The catalyst that started over the weekend and snowballed Monday was a series of large withdrawals from Anchor Protocol, traders said. Anchor Protocol is a crypto bank created by the developers of Kwon’s company Terraform Labs. These platforms allow stablecoin investors to earn interest by lending their coins.
Over the past year, Anchor has sparked interest in TerraUSD by offering high returns of almost 20% on TerraUSD deposits. That’s far higher than the interest on deposits in U.S. dollar accounts at traditional banks, and higher than what crypto investors get from other, more traditional stablecoin loans.
Anchor, like other crypto lending protocols, lends TerraUSD to borrowers in need. Critics, including cryptocurrency investors who attacked Kwon on social media, question whether such yields are sustainable. Still, investors had deposited more than $14 billion in Anchor as of late last week, according to the platform’s website.
But large trades over the weekend saw TerraUSD start to depreciate from $1. This instability prompted Anchor’s investors to sell TerraUSD. This in turn caused more investors to withdraw from Anchor, creating a knock-on effect of more withdrawals and more selling. As of Thursday, Anchor’s TerraUSD deposits fell to about $2 billion, down 86% from its peak, the protocol’s website shows.
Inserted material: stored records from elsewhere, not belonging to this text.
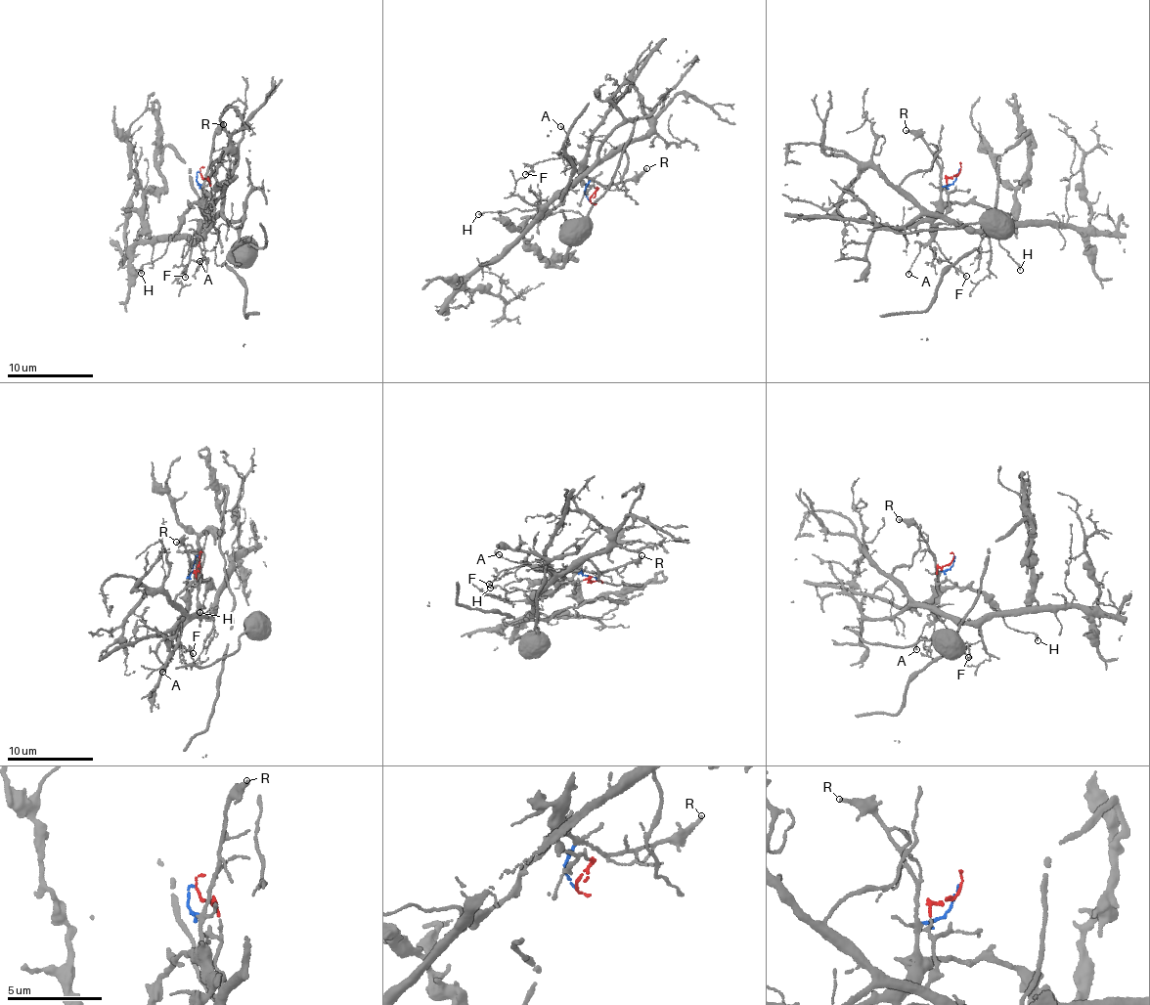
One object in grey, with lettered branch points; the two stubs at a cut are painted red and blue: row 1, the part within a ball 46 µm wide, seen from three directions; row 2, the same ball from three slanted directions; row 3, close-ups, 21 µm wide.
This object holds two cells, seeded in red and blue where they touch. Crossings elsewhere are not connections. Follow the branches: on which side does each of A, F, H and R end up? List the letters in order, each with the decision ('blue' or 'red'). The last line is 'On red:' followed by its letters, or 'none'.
A: blue
F: blue
H: blue
R: blue
On red: none

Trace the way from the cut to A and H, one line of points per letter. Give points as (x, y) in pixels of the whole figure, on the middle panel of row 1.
A: (588, 199), (584, 192), (589, 179), (577, 171), (565, 152), (568, 140), (559, 126)
H: (588, 199), (584, 192), (589, 179), (583, 177), (548, 211), (514, 208), (507, 212), (485, 211), (478, 214)

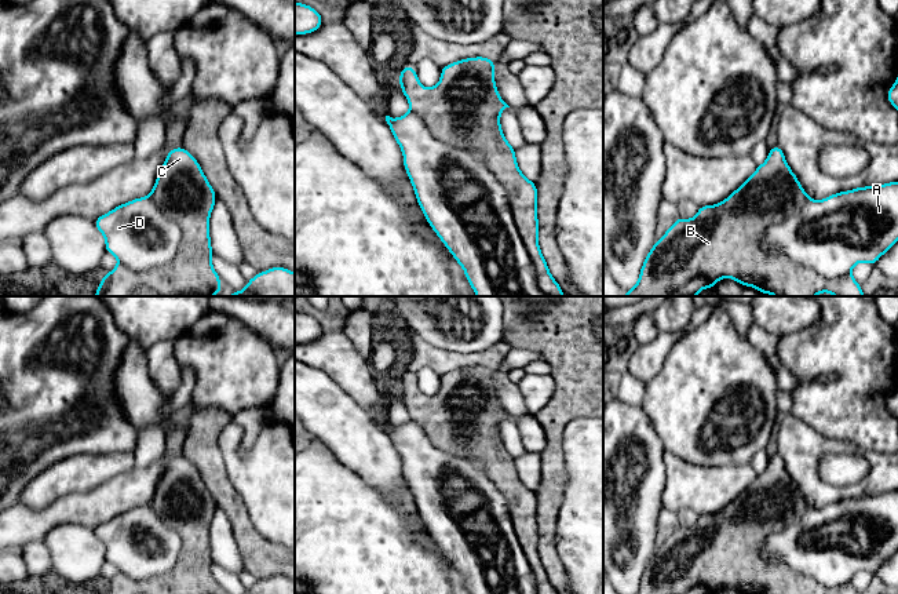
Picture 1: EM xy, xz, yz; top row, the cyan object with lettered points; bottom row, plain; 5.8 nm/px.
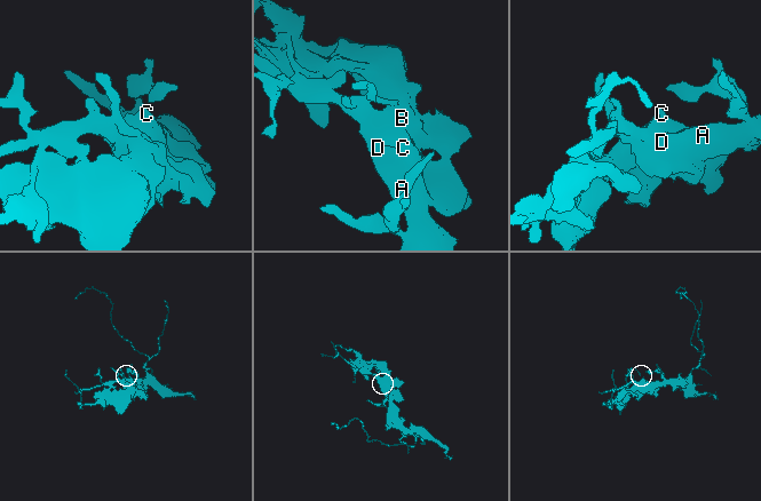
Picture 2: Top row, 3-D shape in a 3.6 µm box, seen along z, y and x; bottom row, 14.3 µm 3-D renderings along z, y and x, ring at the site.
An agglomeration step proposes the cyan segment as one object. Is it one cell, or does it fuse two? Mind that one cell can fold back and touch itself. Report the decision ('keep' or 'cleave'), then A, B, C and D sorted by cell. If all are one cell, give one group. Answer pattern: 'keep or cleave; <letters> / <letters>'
cleave; A D / B C

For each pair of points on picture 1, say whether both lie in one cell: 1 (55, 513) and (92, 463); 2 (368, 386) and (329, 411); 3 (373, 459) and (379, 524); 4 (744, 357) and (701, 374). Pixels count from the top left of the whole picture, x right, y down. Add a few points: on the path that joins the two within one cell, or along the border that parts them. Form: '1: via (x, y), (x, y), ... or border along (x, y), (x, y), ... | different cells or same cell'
1: border along (102, 484), (84, 491), (68, 492), (43, 509) | different cells
2: border along (328, 375), (373, 421) | different cells
3: border along (350, 469), (393, 500), (408, 489) | different cells
4: via (733, 368), (727, 374), (712, 374) | same cell

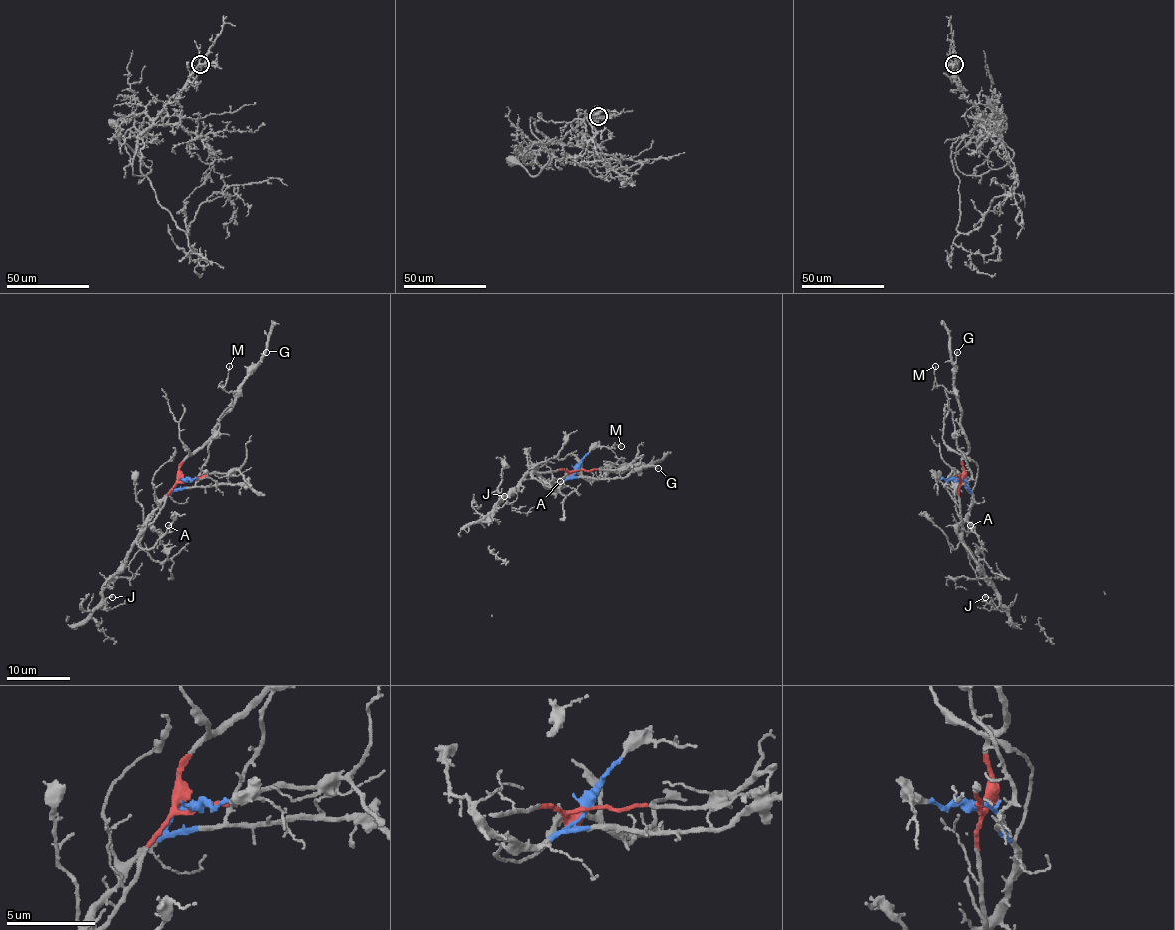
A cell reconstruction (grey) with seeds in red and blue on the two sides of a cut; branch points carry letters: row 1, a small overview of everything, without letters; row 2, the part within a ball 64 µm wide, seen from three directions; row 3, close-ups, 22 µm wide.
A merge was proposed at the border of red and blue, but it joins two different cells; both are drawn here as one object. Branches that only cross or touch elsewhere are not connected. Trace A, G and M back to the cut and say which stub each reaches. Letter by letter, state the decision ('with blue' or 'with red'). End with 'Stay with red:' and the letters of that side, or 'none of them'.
A: with blue
G: with red
M: with red
Stay with red: G, M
“There was a bank run,” said Michael Boroughs, managing partner at crypto hedge fund firm Fortis Digital Value LLC.
“Once people lose confidence, which we’ve seen before in money market funds and commercial paper trading, they race to get out,” said Joe Abate, a research analyst at Barclays.
The TerraUSD crisis was a blow to the Stanford graduate Kwon’s reputation. Kwon worked in cryptography beforeappleCompany (Apple Inc.) andMicrosoftcompany (Microsoft Corp.). He is outspoken on social media, often attacking critics in the crypto community.
Trouble with TerraUSD could cast a shadow of suspicion on all stablecoins, or at least turn customers to its competitors.
Treasurer Janet Yellen told Senate lawmakers on Tuesday that TerraUSD’s slump fueled the administration’s concerns that stablecoins, which include both traditional currency-backed and algorithm-backed technological means, could be stomped on by investors and require a regulatory framework.
Martin Hiesboeck, head of blockchain and crypto research at digital money platform Support, said many investors rushing to trade TerraUSD may not even know what they are doing.
“You can have a bunch of developers write an algorithm and they themselves probably know 100 percent how it works,” Heathbock said, “but the average investor doesn’t read code. They don’t read the fine print.”